INSTRUCTIONS FOR THE TASK
Exactly the lines starting at the line containing "baraque. On résistera" and ending at the line containing "aussi sympa !" are to be written out from the listing below, both included.

INPUT DATA
※ ※ ※

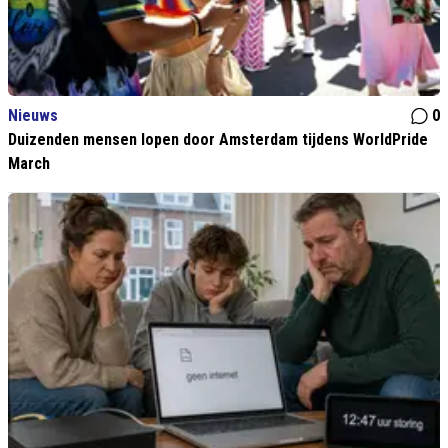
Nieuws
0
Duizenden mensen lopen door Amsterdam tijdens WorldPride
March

※ ※ ※

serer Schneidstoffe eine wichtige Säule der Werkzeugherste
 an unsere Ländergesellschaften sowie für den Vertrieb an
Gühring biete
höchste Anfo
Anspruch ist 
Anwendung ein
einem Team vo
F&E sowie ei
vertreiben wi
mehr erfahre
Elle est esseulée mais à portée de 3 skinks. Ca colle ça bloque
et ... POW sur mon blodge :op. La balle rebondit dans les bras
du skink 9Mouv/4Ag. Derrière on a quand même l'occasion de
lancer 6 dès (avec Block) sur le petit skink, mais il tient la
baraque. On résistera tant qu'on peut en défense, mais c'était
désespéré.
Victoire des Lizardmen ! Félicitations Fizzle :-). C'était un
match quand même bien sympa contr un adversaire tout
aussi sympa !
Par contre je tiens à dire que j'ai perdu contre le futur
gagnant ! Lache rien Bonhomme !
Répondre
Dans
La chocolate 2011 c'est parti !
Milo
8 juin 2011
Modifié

※ ※ ※

ANSWER SPACE
baraque. On résistera tant qu'on peut en défense, mais c'était
désespéré.
Victoire des Lizardmen ! Félicitations Fizzle :-). C'était un
match quand même bien sympa contr un adversaire tout
aussi sympa !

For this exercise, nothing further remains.